Avanti un altro

(Tratto da una storia vera. Grazie Francesca) 

Siede a schiena dritta nella sala d'attesa, nascosta dalla colonna e da un grande ficus Benjamino che riceve i raggi di un sole flebile.
La penombra ammanta ogni cosa e sembra accarezzare e custodire l'ansia e la preoccupazione di quella donna dai capelli rossi, lucidi, e dalla pelle di cera. E' la mia migliore amica.
Tiene le mani giunte tra le ginocchia strette e le spalle curve. La mandibola è serrata mentre giocherella ansiosa mordendosi la lingua e l'interno della guancia. Diventano così, le espressioni, cariche di significato e di paura. Appoggio la mia mano sulla sua.
"Avanti il numero 42". Il radiologo chiama la signora accanto a lei, è il suo turno. Si alza di scatto e quasi inciampa nel manico della borsa che ha appoggiato a terra. Tra qualche istante la sua vita potrebbe cambiare definitivamente e lei sarà la prima a saperlo. Come per la mia amica del resto.
Se non si fosse spalmata una crema idratante su quel seno, non si sarebbe mai accorta del nodulino sospetto. "Senti che pallina qua sotto. Si proprio qua, vicino al capezzolo".
E così, Francesca è finita qui, per una mammografia di accertamento.
Un refolo d'aria, dal corridoio, le crea un brivido lungo la schiena mentre inghiottisce a bocca aperta i profumi penetranti degli antisettici e dei disinfettanti. Li adora. Da quando è infermiera, tutto ciò che odora di alcol ed etere la inebria. Ma, insieme ai brividi, una paura tremenda si fa strada e non è facile districarsi.

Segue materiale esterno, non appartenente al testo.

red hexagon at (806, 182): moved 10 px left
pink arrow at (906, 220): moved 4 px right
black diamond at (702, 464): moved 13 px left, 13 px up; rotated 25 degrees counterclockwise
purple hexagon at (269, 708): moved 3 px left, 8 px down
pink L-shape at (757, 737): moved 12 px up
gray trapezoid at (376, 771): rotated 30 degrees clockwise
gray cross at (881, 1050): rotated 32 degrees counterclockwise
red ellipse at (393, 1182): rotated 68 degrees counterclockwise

"Avanti il numero 43". E'il turno della signora dell'ultima poltroncina, accanto al tavolino colmo di riviste sparpagliate. Ci sono donne seminude in copertina ed è tutt'altro che un surrogato di consolazione. La signora ha le labbra arricciate in un piccolo broncio e un'espressione afflitta. E' la seconda volta che il medico la chiama in ambulatorio. Essere positivi in questi casi, è un'attività molto potente.
E tocca alla mia amica.
Rotolano minuti che sembrano ore. Non esce più.

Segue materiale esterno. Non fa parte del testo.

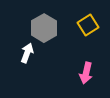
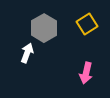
yellow square: moved 1 px left, 1 px up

Mi alzo irrequieta, cammino in lungo e in largo, tengo il cellulare in mano. Mi soffio il naso. Odo qualche singhiozzo, ma forse mi sbaglio.
Esce.
Ha gli occhi rossi e due occhiaie violacee. Le palpebre sono gonfie di lacrime e corre da me abbracciandomi.
"Ho il cancro".
Come una doccia gelata nella mia testa avviene un black out. E corrono i miei pensieri. Rapidi e inafferrabili, più dei suoi. Vedo Francesca senza capelli e Francesca che vomita e poi chinata a terra piangente. Francesca che respira piano e poi gonfiarsi in volto, piena di cortisone. Corre la mia mente, corre troppo. E scoppio. Piango con lei, abbracciandola come se fosse una sorella. E mi dico pazza e scema a seguire quei pensieri. E' la paura di perderla.
Com'è ingrata la vita. Un attimo prima sei una giovane donna che salva l'anima e il cuore dei pazienti e un attimo dopo sei tu paziente, demolita nella tua integrità, vittima del male del secolo, puntino di sabbia nel deserto arido.
"Aspetta.." le dico. "Dovrai fare la biopsia, poi si vedrà Franci. Una cosa alla volta! Magari è benigno!".
Ma se c'è una cosa che un'infermiera sa prima degli altri, è come andranno le cose. E già ti vedi con il braccialetto identificativo al polso, mentre le tue colleghe di mettono l'ago al braccio e la maschera do protossido al volto, in quella sala operatoria dove tutti ti conoscono.
Ti toglieranno un seno. E sarai solo l'ennesima.
Avanti un altro. E' la vita purtroppo.